Lack of talent slows implementation of analytics
The potential of modern analytics in finance is enormous, but many still struggle to move beyond descriptive analytics.
In the five-plus years since analytics first entered the business mainstream, many finance departments have developed capabilities to leverage data for driving better decision-making. Some have even become sophisticated practitioners, while others are on a very early stage. And so the gap remains wide.
While finance departments have plenty of motivation to address the analytics issues, a June 2016 Deloitte Dbriefs webcast attended by more than 3,000 finance professionals found that 34.9 percent indicated that they do not even know which forms of analytics their companies have adopted. Asked what may be holding back their analytics efforts, respondents most often cited people, followed by process, technology, data, and strategy.
Getting the right talent
With a better understanding of the five skill-sets needed to produce descriptive, prescriptive, and predictive insights, CFOs can then map those capabilities against current staff aptitudes and decide which ones can be met internally and which may have to be filled via hiring, partnering, or through third parties.
One way to begin is to simply poll finance staffers about their current analytics capabilities or relevant experience, and also gauge their interest in making analytics a larger part of their job responsibilities. Addressing the needed skills through training and development programs is also part of building out an analytics capability, and such efforts may benefit from the creation of rotational programs that give analysts exposure to the needs of tax, treasury, and other specialty areas, enabling them to develop their analytics capabilities to the fullest.

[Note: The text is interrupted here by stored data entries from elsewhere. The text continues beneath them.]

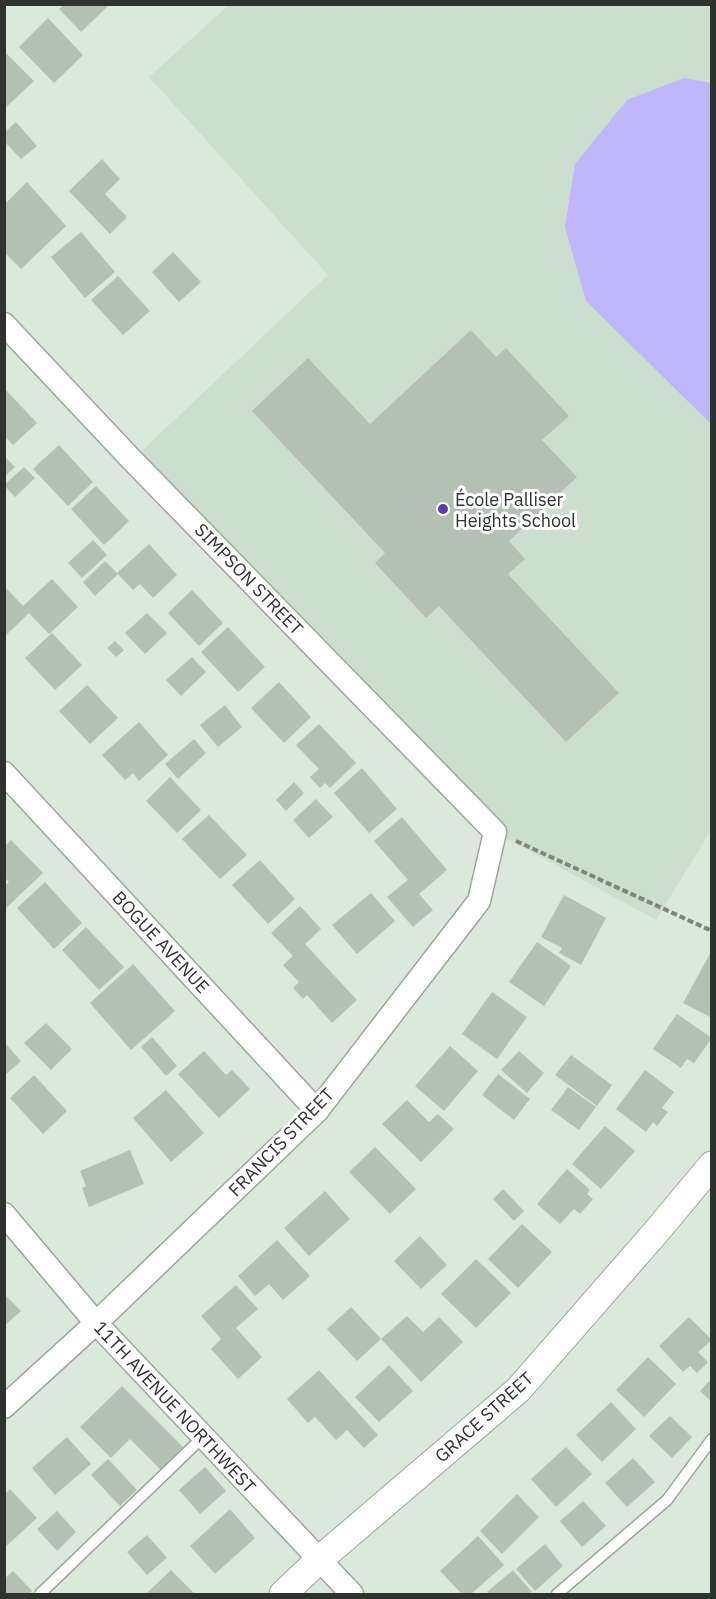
<svg xmlns="http://www.w3.org/2000/svg" width="716" height="1599" viewBox="0 0 716 1599" font-family="'IBM Plex Sans',sans-serif">
<style>
.built{fill:#ccdecd}
.garden{fill:#c0b6fc}
.building{fill:#b4c0b4}
.lines{fill:none;stroke-linecap:round;stroke-linejoin:round}
.service-casing{stroke:#9ba79c;stroke-width:13}
.minor-casing{stroke:#9ba79c;stroke-width:25}
.tertiary-casing{stroke:#9ba79c;stroke-width:29}
.path{stroke:#7d857e;stroke-width:4;stroke-dasharray:6 3;stroke-linecap:butt}
.service{stroke:#fff;stroke-width:10}
.minor{stroke:#fff;stroke-width:22}
.tertiary{stroke:#fff;stroke-width:27}
.poi-dot{fill:#5c3ab2;stroke:#fff;stroke-width:2}
.labels{text-anchor:middle;dominant-baseline:central;stroke-width:6;stroke-linejoin:round;paint-order:stroke}
.poi-label{font-size:18px;fill:#2e332f;stroke:#fff;text-anchor:start}
.street-label{font-size:18px;fill:#2e332f;stroke:#fff}
</style>
<rect width="100%" height="100%" fill="#dbe8dc"/>
<path class="built" d="M229 5H711V830L656 920 495 832 132 460 328 275 149 77Z"/>
<path class="garden" d="M684 78 711 83V424L586 301 565 227 575 164 627 100Z"/>
<g class="building">
<path d="M65 4H110L81 32 59 9Z"/>
<path d="M48 18 83 55 54 83 19 47Z"/>
<path d="M4 51 34 81 4 109Z"/>
<path d="M16 122 37 146 21 159 4 141V133Z"/>
<path d="M102 159 120 179 105 194 127 217 110 234 69 191Z"/>
<path d="M27 182 66 226 21 269 4 252V205Z"/>
<path d="M81 232 115 272 85 298 51 257Z"/>
<path d="M173 252 201 282 179 302 152 272Z"/>
<path d="M118 276 150 311 123 335 91 300Z"/>
<path d="M471 330 496 357 506 348 569 416 542 440 577 477 509 541 525 559 508 574 619 693 566 742 439 606 426 618 375 563 385 553 252 411 308 358 370 424Z"/>
<path d="M4 388 37 423 13 445 4 436Z"/>
<path d="M59 445 93 482 68 506 33 469Z"/>
<path d="M4 456 15 467 4 477Z"/>
<path d="M24 467 35 478 15 497 4 485Z"/>
<path d="M96 486 129 521 104 545 71 509Z"/>
<path d="M93 540 107 555 82 578 68 563Z"/>
<path d="M149 544 177 575 153 598 140 584 133 590 117 573Z"/>
<path d="M105 561 118 574 95 596 83 582Z"/>
<path d="M52 579 78 607 49 634 29 613 4 637V586L23 606Z"/>
<path d="M192 590 223 623 199 646 168 613Z"/>
<path d="M147 613 167 633 145 654 125 633Z"/>
<path d="M228 627 265 667 238 692 201 652Z"/>
<path d="M52 633 82 665 55 690 25 658Z"/>
<path d="M115 641 124 650 116 657 107 648Z"/>
<path d="M192 657 206 672 181 696 166 680Z"/>
<path d="M279 682 311 717 284 743 251 708Z"/>
<path d="M87 685 118 718 90 744 59 711Z"/>
<path d="M225 705 242 727 218 747 200 725Z"/>
<path d="M139 722 168 755 139 781 133 773 125 780 102 755Z"/>
<path d="M319 724 356 763 330 788 325 783 320 788 310 777 319 769 296 745Z"/>
<path d="M194 739 206 753 178 779 165 764Z"/>
<path d="M362 768 397 809 369 833 334 793Z"/>
<path d="M170 777 201 810 177 833 146 801Z"/>
<path d="M294 782 304 793 286 811 276 800Z"/>
<path d="M316 799 333 817 309 838 293 820Z"/>
<path d="M209 815 247 855 220 879 182 839Z"/>
<path d="M402 817 447 870 419 894 433 910 413 927 387 897 408 880 374 841Z"/>
<path d="M11 840 43 873 6 908 4 906V886L9 882 4 877V847Z"/>
<path d="M260 860 295 899 268 924 232 885Z"/>
<path d="M45 882 82 923 54 949 17 908Z"/>
<path d="M371 893 395 921 357 954 332 925Z"/>
<path d="M564 895 606 918 581 965 559 953 562 948 541 937Z"/>
<path d="M300 906 321 929 305 944 357 1000 332 1023 307 995 303 999 293 988 299 982 283 965 293 956 271 933Z"/>
<path d="M86 927 124 967 99 990 62 950Z"/>
<path d="M537 942 571 966 544 1006 509 982Z"/>
<path d="M712 950V1018L683 1003Z"/>
<path d="M133 964 175 1011 131 1050 90 1003Z"/>
<path d="M492 992 527 1017 497 1059 462 1034Z"/>
<path d="M677 1014 712 1038 694 1063 687 1059 681 1068 653 1049Z"/>
<path d="M46 1023 72 1049 51 1070 24 1043Z"/>
<path d="M152 1037 177 1066 166 1076 141 1047Z"/>
<path d="M4 1042 21 1061 4 1076Z"/>
<path d="M450 1046 478 1071 444 1111 415 1086Z"/>
<path d="M204 1051 226 1075 232 1070 250 1089 219 1118 178 1074Z"/>
<path d="M519 1051 544 1073 527 1093 501 1070Z"/>
<path d="M571 1055 612 1085 597 1106 555 1075Z"/>
<path d="M645 1070 674 1092 662 1108 668 1112 657 1126 653 1122 646 1132 616 1109Z"/>
<path d="M498 1074 530 1099 514 1120 482 1095Z"/>
<path d="M34 1075 67 1111 43 1134 10 1098Z"/>
<path d="M568 1087 596 1107 579 1130 551 1110Z"/>
<path d="M166 1090 204 1133 171 1162 133 1118Z"/>
<path d="M407 1100 429 1122 438 1114 454 1129 421 1162 382 1124Z"/>
<path d="M605 1126 635 1151 601 1189 572 1164Z"/>
<path d="M375 1147 416 1189 390 1214 349 1172Z"/>
<path d="M130 1150 144 1184 89 1207 82 1188 86 1186 80 1171Z"/>
<path d="M567 1169 590 1190 587 1194 593 1199 580 1214 574 1209 560 1224 537 1204Z"/>
<path d="M503 1189 524 1211 514 1221 493 1199Z"/>
<path d="M325 1191 350 1219 309 1256 284 1228Z"/>
<path d="M522 1224 552 1252 518 1288 488 1259Z"/>
<path d="M420 1236 447 1265 421 1289 394 1261Z"/>
<path d="M277 1240 310 1276 283 1300 269 1284 255 1296 238 1276Z"/>
<path d="M476 1259 511 1293 476 1328 441 1294Z"/>
<path d="M236 1285 258 1309 236 1328 262 1357 238 1379 211 1349 221 1339 201 1316Z"/>
<path d="M4 1294 21 1311 4 1326Z"/>
<path d="M351 1307 381 1339 357 1361 327 1329Z"/>
<path d="M407 1316 423 1332 439 1317 463 1342 421 1382 381 1339Z"/>
<path d="M689 1317 712 1340 698 1352 708 1362 697 1373 690 1366 683 1372 659 1346Z"/>
<path d="M648 1357 676 1384 644 1417 616 1390Z"/>
<path d="M389 1365 413 1391 379 1422 355 1397Z"/>
<path d="M319 1370 378 1435 364 1448 347 1430 336 1440 315 1417 308 1423 287 1399Z"/>
<path d="M712 1378V1402L700 1391Z"/>
<path d="M122 1386 183 1447 161 1470 130 1439 111 1458 80 1427Z"/>
<path d="M611 1402 636 1429 602 1462 576 1435Z"/>
<path d="M670 1416 692 1437 672 1458 649 1436Z"/>
<path d="M67 1437 91 1464 55 1495 32 1468Z"/>
<path d="M566 1447 592 1474 556 1507 531 1479Z"/>
<path d="M633 1458 655 1482 627 1507 605 1483Z"/>
<path d="M108 1459 137 1490 120 1506 91 1475Z"/>
<path d="M205 1467 226 1491 200 1514 179 1490Z"/>
<path d="M10 1489 37 1518 4 1548V1495Z"/>
<path d="M517 1494 539 1517 502 1554 480 1531Z"/>
<path d="M583 1501 606 1526 582 1547 560 1521Z"/>
<path d="M230 1509 255 1538 215 1574 190 1546Z"/>
<path d="M57 1511 76 1532 57 1551 37 1529Z"/>
<path d="M147 1535 167 1558 147 1575 127 1552Z"/>
<path d="M478 1536 504 1565 471 1594H462L440 1571Z"/>
<path d="M545 1544 563 1566 535 1591 516 1569Z"/>
<path d="M171 1570 195 1594H146Z"/>
<path d="M513 1570 532 1592 529 1594H489L487 1592Z"/>
<path d="M13 1571 32 1591 29 1594H4V1579Z"/>
</g>
<g class="lines">
<g class="service-casing">
<g id="service">
<path d="M40 1594 203 1437"/>
<path d="M557 1594 667 1500 712 1439"/>
</g>
</g>
<g class="minor-casing">
<g id="minor">
<path d="M4 324 132 460 495 832 479 901 317 1111 96 1323 4 1407"/>
<path d="M4 773 317 1111"/>
<path d="M4 1214 96 1323 352 1594"/>
</g>
</g>
<g class="tertiary-casing">
<path id="tertiary" d="M283 1594 319 1560 518 1390 656 1232 712 1165"/>
</g>
<path class="path" d="M516 841 712 931"/>
<use href="#service" class="service"/>
<use href="#minor" class="minor"/>
<use href="#tertiary" class="tertiary"/>
</g>
<circle class="poi-dot" cx="443" cy="509" r="6"/>
<g class="labels">
<g class="poi-label">
<text x="455" y="499">École Palliser<tspan x="455" dy="21">Heights School</tspan></text>
</g>
<g class="street-label">
<text transform="translate(249 579) rotate(46)">SIMPSON STREET</text>
<text transform="translate(161 942) rotate(47)">BOGUE AVENUE</text>
<text transform="translate(281 1142) rotate(-46)">FRANCIS STREET</text>
<text transform="translate(175 1407) rotate(47)">11TH AVENUE NORTHWEST</text>
<text transform="translate(484 1417) rotate(-42)">GRACE STREET</text>
</g>
</g>
<rect width="716" height="1599" fill="none" stroke="#2e332f" stroke-width="12"/>
</svg>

To elevate analytics to the next level, though, may require creating a dedicated analytics function within finance, led by a director of analytics or similar position, who serves as the orchestrator of the applicable skills, at least for the analytics projects that finance spearheads. This individual is typically a midlevel finance staffer who has accumulated some skills in data management and analysis. Some companies choose to embed their finance analytics group within the financial planning and analysis function, while others make it a separate group altogether. Regardless of the model chosen, companies tend to start small, with three to four people in the group and then expand as an established record leads to increased demand, both from within finance and from other business units.
Effectively organizing the analytics function as it expands, however, can present its own challenges.
Think of it as a continuum, with a dispersed model at one end in which many small analytics teams are dedicated to functional areas, including finance, and a centralized model at the other, in which a single analytics team addresses the needs of all areas of the business. In between, options include the creation of an analytics Center of Excellence and other hybrid models characterized by a mix of centralized and decentralized capabilities. Often, one of these hybrid models is a good place to start.
CFOs can also play an important role in propelling the use of analytics by taking a number of important steps, including:
- Setting a personal example by conspicuously using analytics to make important decisions.
- Dedicating a pool of funds to support analytics activities and projects.
- Talking frequently about the value of analytics and data-driven decision-making, both within finance and by advocating for the use of analytics across the organization.
- Working closely with analysts, regardless of where those analysts reside, by providing access to data, assessing problems and opportunities, and questioning the methods and assumptions behind the analysis.
- Developing a close working relationship with the chief information officer (CIO), because data governance and systems capabilities are critical to the effectiveness of analytics.